極彩色のクオーレ
書室の鍵はニコが預かり、起きたら開けるという約束になっている。
どうしてこの部屋だけこのような鍵があるのかをティファニーに尋ねたら、彼女の父親が鍵作りの練習に製作したらしい。
このような形で役立つとは、きっと冥土にいる彼も驚いていることだろう。
いつも通り簡単に点検を終え、ニコは部屋を出て書室へ向かった。
この先にラリマーがいるはずなのに、2階の廊下には人の気配が全くしない。
今までずっと誰も使っていない部屋が並ぶ廊下は、こういった無人の雰囲気を漂わせるものなのか。

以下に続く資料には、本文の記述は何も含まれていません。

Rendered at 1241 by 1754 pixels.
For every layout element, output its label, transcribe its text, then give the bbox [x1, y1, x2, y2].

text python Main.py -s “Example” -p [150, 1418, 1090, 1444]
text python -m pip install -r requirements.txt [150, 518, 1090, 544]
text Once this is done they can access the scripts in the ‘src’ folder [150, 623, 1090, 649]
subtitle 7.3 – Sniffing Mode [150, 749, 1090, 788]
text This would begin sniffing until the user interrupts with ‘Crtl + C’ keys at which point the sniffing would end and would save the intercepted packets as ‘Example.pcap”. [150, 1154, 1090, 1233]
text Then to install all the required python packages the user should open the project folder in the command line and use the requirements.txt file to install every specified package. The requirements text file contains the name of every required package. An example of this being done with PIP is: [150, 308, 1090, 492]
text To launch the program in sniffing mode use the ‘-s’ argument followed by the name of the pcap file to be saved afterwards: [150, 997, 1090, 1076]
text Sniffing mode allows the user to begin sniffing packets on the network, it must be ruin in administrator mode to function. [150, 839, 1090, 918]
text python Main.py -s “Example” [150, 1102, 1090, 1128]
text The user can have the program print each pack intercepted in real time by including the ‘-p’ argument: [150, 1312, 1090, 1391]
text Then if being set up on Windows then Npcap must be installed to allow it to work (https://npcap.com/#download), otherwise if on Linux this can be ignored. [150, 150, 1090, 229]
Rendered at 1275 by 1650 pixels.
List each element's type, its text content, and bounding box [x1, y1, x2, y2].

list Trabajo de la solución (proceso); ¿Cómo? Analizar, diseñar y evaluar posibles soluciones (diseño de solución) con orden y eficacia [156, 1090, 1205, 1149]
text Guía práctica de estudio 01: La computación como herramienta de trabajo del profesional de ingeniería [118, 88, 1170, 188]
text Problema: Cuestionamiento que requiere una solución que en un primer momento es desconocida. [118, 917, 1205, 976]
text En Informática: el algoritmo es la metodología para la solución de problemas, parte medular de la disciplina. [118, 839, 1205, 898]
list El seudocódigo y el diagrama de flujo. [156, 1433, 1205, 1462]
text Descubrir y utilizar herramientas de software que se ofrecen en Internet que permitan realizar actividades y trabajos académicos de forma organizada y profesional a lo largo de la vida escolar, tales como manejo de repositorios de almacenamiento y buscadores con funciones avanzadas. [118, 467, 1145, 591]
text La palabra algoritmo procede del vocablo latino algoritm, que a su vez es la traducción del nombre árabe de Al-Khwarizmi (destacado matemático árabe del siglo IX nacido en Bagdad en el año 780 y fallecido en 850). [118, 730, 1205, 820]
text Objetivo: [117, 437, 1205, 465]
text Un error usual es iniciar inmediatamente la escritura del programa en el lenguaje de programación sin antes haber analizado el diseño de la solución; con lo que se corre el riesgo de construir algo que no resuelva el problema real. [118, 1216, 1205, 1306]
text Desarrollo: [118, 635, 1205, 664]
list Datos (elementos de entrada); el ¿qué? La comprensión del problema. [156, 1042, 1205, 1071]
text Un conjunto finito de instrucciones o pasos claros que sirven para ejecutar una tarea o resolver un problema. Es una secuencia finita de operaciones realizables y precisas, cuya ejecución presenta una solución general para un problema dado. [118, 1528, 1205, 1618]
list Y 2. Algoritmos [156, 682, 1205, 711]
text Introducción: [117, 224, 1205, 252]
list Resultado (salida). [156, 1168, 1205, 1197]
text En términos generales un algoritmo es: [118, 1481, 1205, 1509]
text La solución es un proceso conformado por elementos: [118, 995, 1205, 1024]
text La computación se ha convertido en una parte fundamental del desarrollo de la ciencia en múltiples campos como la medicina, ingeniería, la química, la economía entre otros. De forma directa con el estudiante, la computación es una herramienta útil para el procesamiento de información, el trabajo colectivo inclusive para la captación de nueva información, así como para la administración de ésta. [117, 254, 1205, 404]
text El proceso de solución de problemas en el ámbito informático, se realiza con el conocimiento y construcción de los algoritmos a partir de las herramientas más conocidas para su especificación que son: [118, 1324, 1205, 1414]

ここに埃がちらほら残っているから、そういった感覚になるのかもしれない。
(後で廊下を掃いておきますか。
それから掃除専門の人形かなにかを、ティファニーに作ってあげましょうかね。)
設計図をぼんやりと練り練り、ニコはドアノブの下に鍵を差し込んだ。
長年使っていなかったようであるが、壊れておらず、引っかかりなどの不調もない。
「ラリマー、朝で、うっわあ……」
声を掛けながらニコはドアを押し開け、目にとびこんできた光景に思わず声を漏らした。